Remembering AWS Evangelist Mike Culver
Earlier today, after a hard-fought battle with pancreatic cancer that lasted nearly two years, my friend and colleague Mike Culver passed away leaving his wife and adult children behind.
Mike was well known within the AWS community. He joined my team in the spring of 2006 and went to work right away. Using his business training and experience as a starting point, he decided to make sure that his audiences understood that the cloud was as much about business value as it was about mere bits and bytes. We shared an office during the early days. One day he drew a rough (yet functionally complete) draft of the following chart on our white board:
As you can see, Mike captured the business value of cloud computing in a single diagram. I have used this diagram in hundreds of presentations since that time, as have many of my colleagues.
Mike thoroughly enjoyed his role as an evangelist. To quote from his LinkedIn profile:
There is nothing more exciting than telling the world about the amazing things that they can do with Amazon Web Services. So it was easy to travel the world, telling anyone who would listen, about this new thing known as “the cloud.”

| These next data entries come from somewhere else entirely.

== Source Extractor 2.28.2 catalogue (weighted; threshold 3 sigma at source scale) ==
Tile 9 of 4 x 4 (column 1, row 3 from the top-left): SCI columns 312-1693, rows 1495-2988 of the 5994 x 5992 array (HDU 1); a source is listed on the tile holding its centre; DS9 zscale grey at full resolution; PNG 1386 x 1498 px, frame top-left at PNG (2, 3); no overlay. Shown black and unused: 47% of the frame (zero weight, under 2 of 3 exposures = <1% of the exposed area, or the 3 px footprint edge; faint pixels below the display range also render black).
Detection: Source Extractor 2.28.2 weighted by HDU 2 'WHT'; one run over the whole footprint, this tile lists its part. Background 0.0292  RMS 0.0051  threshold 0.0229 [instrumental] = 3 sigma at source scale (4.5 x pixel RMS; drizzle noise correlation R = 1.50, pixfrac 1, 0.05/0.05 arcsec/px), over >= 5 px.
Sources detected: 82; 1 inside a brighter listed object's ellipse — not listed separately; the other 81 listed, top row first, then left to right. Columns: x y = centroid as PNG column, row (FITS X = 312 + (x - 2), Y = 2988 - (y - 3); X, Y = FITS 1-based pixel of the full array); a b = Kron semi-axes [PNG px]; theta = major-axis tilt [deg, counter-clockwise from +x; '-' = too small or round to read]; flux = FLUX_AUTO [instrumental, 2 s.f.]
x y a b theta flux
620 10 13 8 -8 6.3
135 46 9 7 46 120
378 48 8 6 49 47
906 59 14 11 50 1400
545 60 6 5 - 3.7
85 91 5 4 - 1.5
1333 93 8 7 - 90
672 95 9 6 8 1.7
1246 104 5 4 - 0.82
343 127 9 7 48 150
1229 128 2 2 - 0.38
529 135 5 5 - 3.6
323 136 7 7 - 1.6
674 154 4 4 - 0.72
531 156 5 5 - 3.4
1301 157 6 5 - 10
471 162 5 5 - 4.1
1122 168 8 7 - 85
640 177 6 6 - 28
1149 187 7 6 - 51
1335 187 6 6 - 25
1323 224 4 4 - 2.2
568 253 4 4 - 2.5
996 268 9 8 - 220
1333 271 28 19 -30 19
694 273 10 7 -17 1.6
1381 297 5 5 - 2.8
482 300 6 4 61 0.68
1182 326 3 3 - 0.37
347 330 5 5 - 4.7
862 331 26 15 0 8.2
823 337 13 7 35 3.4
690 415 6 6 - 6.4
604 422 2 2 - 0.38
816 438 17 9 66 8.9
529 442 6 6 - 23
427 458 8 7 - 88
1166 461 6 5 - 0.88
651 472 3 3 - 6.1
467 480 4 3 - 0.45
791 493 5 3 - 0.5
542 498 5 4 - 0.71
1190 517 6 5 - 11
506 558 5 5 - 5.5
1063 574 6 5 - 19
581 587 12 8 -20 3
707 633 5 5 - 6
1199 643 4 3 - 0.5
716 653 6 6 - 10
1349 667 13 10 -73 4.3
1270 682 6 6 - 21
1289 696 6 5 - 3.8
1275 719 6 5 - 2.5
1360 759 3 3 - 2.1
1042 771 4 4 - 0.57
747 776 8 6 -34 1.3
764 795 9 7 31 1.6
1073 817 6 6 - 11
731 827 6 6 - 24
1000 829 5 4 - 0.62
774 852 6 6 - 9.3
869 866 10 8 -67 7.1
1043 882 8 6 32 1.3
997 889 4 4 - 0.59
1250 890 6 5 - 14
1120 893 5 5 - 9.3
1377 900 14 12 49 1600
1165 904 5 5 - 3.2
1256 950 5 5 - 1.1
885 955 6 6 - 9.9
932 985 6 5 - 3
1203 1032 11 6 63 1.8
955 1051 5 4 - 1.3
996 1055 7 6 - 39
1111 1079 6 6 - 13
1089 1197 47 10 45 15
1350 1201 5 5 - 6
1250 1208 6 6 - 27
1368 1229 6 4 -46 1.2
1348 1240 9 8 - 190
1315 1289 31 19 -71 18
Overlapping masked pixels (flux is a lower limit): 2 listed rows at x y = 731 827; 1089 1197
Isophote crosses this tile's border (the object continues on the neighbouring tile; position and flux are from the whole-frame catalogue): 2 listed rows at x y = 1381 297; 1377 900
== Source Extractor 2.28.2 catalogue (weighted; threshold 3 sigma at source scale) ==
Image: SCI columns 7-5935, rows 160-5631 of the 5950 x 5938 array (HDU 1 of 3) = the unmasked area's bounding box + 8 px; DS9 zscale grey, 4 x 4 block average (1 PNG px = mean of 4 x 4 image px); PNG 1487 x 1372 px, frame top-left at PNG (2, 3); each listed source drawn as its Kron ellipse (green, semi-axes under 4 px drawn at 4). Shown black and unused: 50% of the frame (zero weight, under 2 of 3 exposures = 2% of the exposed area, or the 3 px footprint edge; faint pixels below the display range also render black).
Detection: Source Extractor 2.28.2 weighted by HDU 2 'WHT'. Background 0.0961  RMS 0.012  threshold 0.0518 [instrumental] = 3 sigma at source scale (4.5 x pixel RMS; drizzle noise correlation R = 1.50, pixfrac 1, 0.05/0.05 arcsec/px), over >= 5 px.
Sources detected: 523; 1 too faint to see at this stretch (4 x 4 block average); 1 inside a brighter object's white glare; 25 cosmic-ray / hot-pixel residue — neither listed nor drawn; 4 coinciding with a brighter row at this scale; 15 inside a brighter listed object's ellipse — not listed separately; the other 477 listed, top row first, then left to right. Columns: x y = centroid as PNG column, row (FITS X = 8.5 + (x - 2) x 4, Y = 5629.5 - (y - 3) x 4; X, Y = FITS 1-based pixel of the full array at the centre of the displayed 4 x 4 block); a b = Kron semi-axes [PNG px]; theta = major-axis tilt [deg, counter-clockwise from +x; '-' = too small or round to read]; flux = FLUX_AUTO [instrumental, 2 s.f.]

After almost four intense years as an AWS evangelist, Mike turned his attention to some new challenges that arose as the organization grew. He managed Strategic Alliances and Partner Training, and retired in the Spring of 2014 after serving as a Professional Services Consultant for over two years. It was difficult for Mike to retire but he had no choice due to his failing health. To quote from his farewell email:
It’s the only job I’ve ever had where I set the alarm for 5:30 AM and still wake up early to get to the office. So it is going to be super tough to go to “you can’t work” cold turkey.
As I noted earlier, Mike and I shared an office for several years. We found that we had a lot in common – a low tolerance for nonsense, a passion for evangelism, and a strong understanding of the value of good family ties. I learned a lot from listening to him and by watching him work. Even though I nominally managed him, I really did nothing more than sign his expense reports and take care of his annual reviews. He knew what had to be done, and he did it without bragging. End of story.
In addition to his work at Amazon, Mike had the time and the energy to serve on the Advisory Board for the Cloud Computing program offered by University of Washington’s department of Professional and Continuing Education. Even as his health flagged and travel became difficult, Mike showed up for every meeting and forcefully (yet with unfailing politeness) argued for his position.
Two weeks ago I was on a conference call with Mike and one of my AWS colleagues. Even though he was officially retired, heavily medicated, debilitated from his cancer, and near the end of his journey, he still refused to give up and continued to advocate for a stronger AWS presence in some important markets.
Mike had a lifelong passion for aviation and owned a shiny silver 1947 Luscombe 8E for many years. Although I never had the opportunity to fly with him, it was clear from our conversations that he would be calm, cool, and collected as a pilot, regardless of the situation. Sadly, Mike’s health began to fail before he was able to finish assembling the kit plane (a Van’s RV-9) that he had started working on a couple of years earlier. Although the words “kit” and “plane” don’t always instill confidence when used together, Mike’s well-documented craftsmanship was clearly second to none and I would have been honored to sit beside him.
To Mike’s wife and children, I can tell you that he loved you all very much, perhaps more than he ever told you. Your names often came up in our conversations and his affection for each and every one of you was obvious. He worried about you, he thought about you, he was proud of your accomplishments, and he wanted nothing but the best for you.
I’m not sure what else I can tell you about Mike. He was an awesome guy and it was a privilege to be able to work side-by-side with him. Rest in peace, my good friend. You will be missed by everyone who knew you.